Information shown
************
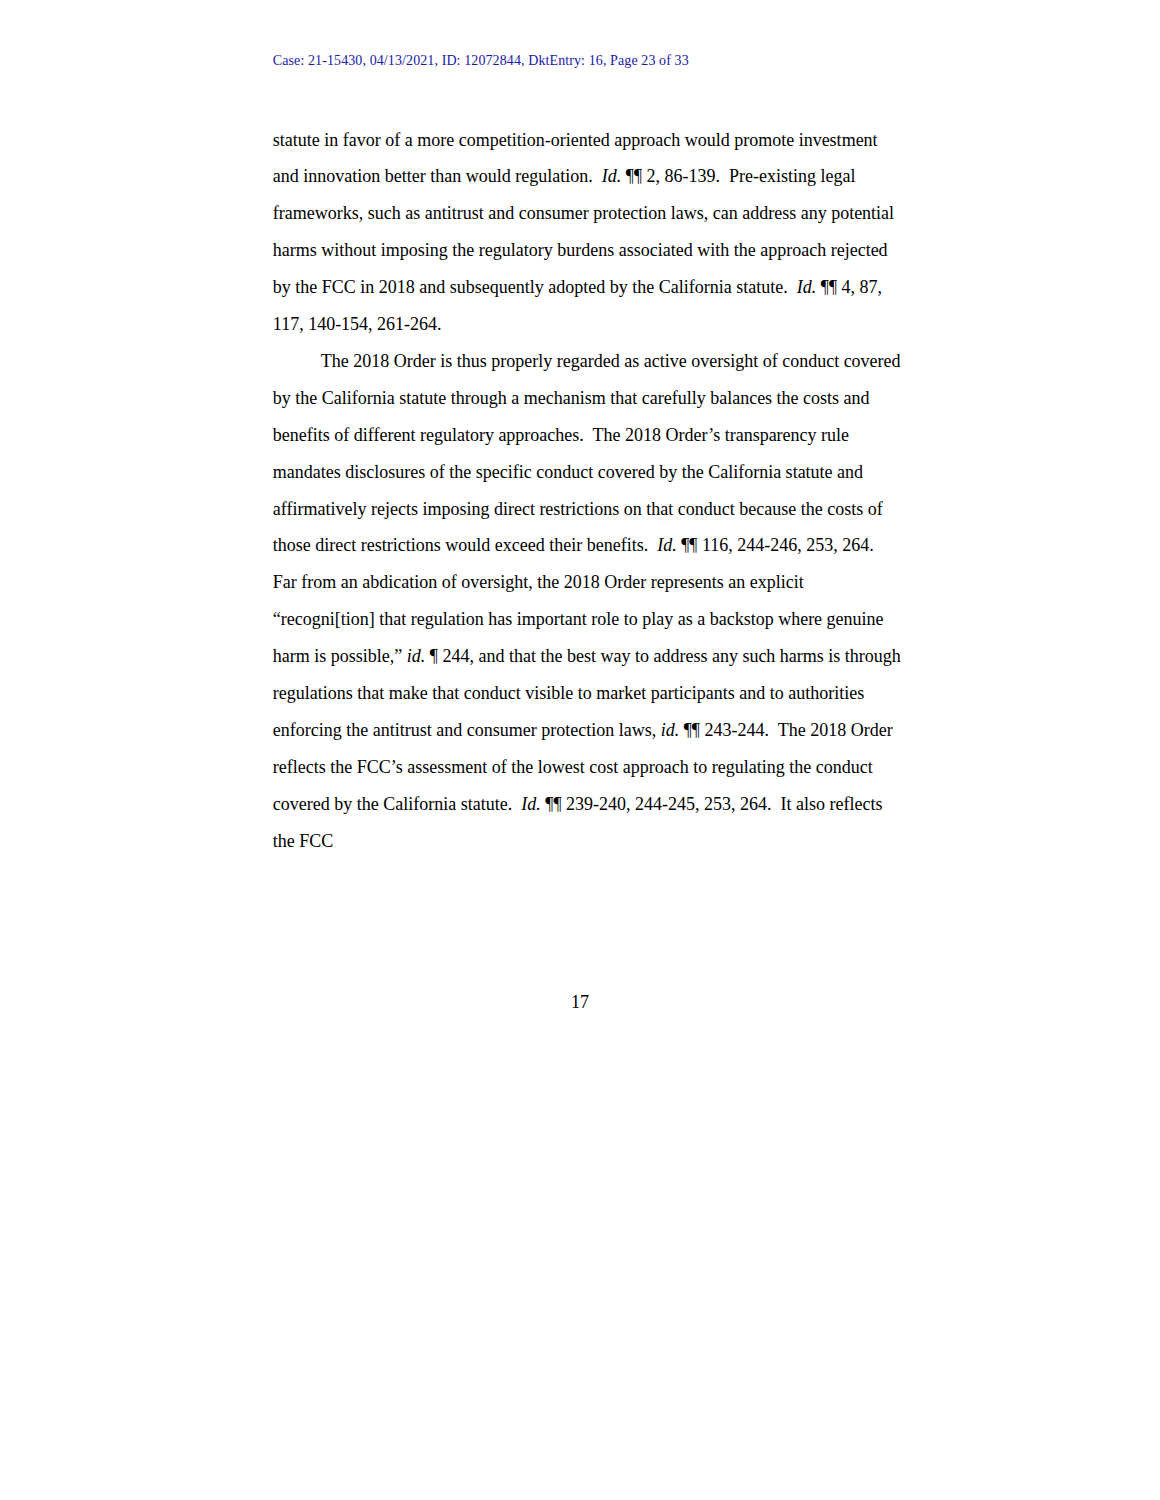Case: 21-15430, 04/13/2021, ID: 12072844, DktEntry: 16, Page 23 of 33
statute in favor of a more competition-oriented approach would promote investment and innovation better than would regulation. Id. ¶¶ 2, 86-139. Pre-existing legal frameworks, such as antitrust and consumer protection laws, can address any potential harms without imposing the regulatory burdens associated with the approach rejected by the FCC in 2018 and subsequently adopted by the California statute. Id. ¶¶ 4, 87, 117, 140-154, 261-264.
The 2018 Order is thus properly regarded as active oversight of conduct covered by the California statute through a mechanism that carefully balances the costs and benefits of different regulatory approaches. The 2018 Order’s transparency rule mandates disclosures of the specific conduct covered by the California statute and affirmatively rejects imposing direct restrictions on that conduct because the costs of those direct restrictions would exceed their benefits. Id. ¶¶ 116, 244-246, 253, 264. Far from an abdication of oversight, the 2018 Order represents an explicit “recogni[tion] that regulation has important role to play as a backstop where genuine harm is possible,” id. ¶ 244, and that the best way to address any such harms is through regulations that make that conduct visible to market participants and to authorities enforcing the antitrust and consumer protection laws, id. ¶¶ 243-244. The 2018 Order reflects the FCC’s assessment of the lowest cost approach to regulating the conduct covered by the California statute. Id. ¶¶ 239-240, 244-245, 253, 264. It also reflects the FCC
17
************
Work required
Retype all of the listing word for word and skip the pictures.

Task solution
Case: 21-15430, 04/13/2021, ID: 12072844, DktEntry: 16, Page 23 of 33
statute in favor of a more competition-oriented approach would promote investment and innovation better than would regulation. Id. ¶¶ 2, 86-139. Pre-existing legal frameworks, such as antitrust and consumer protection laws, can address any potential harms without imposing the regulatory burdens associated with the approach rejected by the FCC in 2018 and subsequently adopted by the California statute. Id. ¶¶ 4, 87, 117, 140-154, 261-264.
The 2018 Order is thus properly regarded as active oversight of conduct covered by the California statute through a mechanism that carefully balances the costs and benefits of different regulatory approaches. The 2018 Order’s transparency rule mandates disclosures of the specific conduct covered by the California statute and affirmatively rejects imposing direct restrictions on that conduct because the costs of those direct restrictions would exceed their benefits. Id. ¶¶ 116, 244-246, 253, 264. Far from an abdication of oversight, the 2018 Order represents an explicit “recogni[tion] that regulation has important role to play as a backstop where genuine harm is possible,” id. ¶ 244, and that the best way to address any such harms is through regulations that make that conduct visible to market participants and to authorities enforcing the antitrust and consumer protection laws, id. ¶¶ 243-244. The 2018 Order reflects the FCC’s assessment of the lowest cost approach to regulating the conduct covered by the California statute. Id. ¶¶ 239-240, 244-245, 253, 264. It also reflects the FCC
17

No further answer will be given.